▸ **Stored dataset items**
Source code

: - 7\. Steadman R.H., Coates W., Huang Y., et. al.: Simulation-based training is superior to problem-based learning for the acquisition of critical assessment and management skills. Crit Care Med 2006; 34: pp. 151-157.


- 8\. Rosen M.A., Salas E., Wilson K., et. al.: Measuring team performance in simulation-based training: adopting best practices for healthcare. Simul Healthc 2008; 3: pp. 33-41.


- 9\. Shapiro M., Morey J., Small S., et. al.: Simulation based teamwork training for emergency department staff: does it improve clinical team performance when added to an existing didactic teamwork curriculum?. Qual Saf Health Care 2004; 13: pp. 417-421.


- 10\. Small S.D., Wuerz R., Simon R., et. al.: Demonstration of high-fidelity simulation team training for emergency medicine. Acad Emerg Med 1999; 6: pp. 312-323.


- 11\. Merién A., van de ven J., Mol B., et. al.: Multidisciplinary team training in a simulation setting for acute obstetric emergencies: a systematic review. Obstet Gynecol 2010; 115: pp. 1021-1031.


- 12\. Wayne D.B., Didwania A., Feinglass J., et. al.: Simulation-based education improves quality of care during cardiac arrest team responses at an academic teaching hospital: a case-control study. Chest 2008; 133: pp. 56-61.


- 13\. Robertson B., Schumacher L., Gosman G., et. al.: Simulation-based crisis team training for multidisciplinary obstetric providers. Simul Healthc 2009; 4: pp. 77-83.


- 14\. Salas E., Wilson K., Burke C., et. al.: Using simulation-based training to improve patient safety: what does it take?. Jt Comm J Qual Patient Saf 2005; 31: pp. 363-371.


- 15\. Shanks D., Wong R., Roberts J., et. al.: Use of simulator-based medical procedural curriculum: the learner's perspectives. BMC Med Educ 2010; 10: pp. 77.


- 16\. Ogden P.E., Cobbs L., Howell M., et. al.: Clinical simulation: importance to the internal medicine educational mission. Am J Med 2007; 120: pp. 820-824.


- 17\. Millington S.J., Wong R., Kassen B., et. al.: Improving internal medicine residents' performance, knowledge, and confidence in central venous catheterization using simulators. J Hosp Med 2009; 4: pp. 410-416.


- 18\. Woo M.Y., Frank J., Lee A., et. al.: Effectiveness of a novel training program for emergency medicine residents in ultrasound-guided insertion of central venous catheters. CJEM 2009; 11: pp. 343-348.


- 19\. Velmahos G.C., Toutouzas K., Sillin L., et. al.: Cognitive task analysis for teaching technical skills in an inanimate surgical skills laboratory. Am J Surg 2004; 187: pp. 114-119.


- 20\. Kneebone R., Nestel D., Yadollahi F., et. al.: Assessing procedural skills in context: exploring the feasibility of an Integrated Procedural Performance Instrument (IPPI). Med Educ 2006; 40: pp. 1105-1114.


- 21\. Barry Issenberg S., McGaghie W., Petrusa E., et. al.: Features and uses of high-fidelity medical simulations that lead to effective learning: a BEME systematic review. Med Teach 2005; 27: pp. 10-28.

▸ **How to complete this task**
Repeat the records above line by line, from the first line through the line that contains "- 15\. Shanks".

▸ **Answer below**
Source code

: - 7\. Steadman R.H., Coates W., Huang Y., et. al.: Simulation-based training is superior to problem-based learning for the acquisition of critical assessment and management skills. Crit Care Med 2006; 34: pp. 151-157.


- 8\. Rosen M.A., Salas E., Wilson K., et. al.: Measuring team performance in simulation-based training: adopting best practices for healthcare. Simul Healthc 2008; 3: pp. 33-41.


- 9\. Shapiro M., Morey J., Small S., et. al.: Simulation based teamwork training for emergency department staff: does it improve clinical team performance when added to an existing didactic teamwork curriculum?. Qual Saf Health Care 2004; 13: pp. 417-421.


- 10\. Small S.D., Wuerz R., Simon R., et. al.: Demonstration of high-fidelity simulation team training for emergency medicine. Acad Emerg Med 1999; 6: pp. 312-323.


- 11\. Merién A., van de ven J., Mol B., et. al.: Multidisciplinary team training in a simulation setting for acute obstetric emergencies: a systematic review. Obstet Gynecol 2010; 115: pp. 1021-1031.


- 12\. Wayne D.B., Didwania A., Feinglass J., et. al.: Simulation-based education improves quality of care during cardiac arrest team responses at an academic teaching hospital: a case-control study. Chest 2008; 133: pp. 56-61.


- 13\. Robertson B., Schumacher L., Gosman G., et. al.: Simulation-based crisis team training for multidisciplinary obstetric providers. Simul Healthc 2009; 4: pp. 77-83.


- 14\. Salas E., Wilson K., Burke C., et. al.: Using simulation-based training to improve patient safety: what does it take?. Jt Comm J Qual Patient Saf 2005; 31: pp. 363-371.


- 15\. Shanks D., Wong R., Roberts J., et. al.: Use of simulator-based medical procedural curriculum: the learner's perspectives. BMC Med Educ 2010; 10: pp. 77.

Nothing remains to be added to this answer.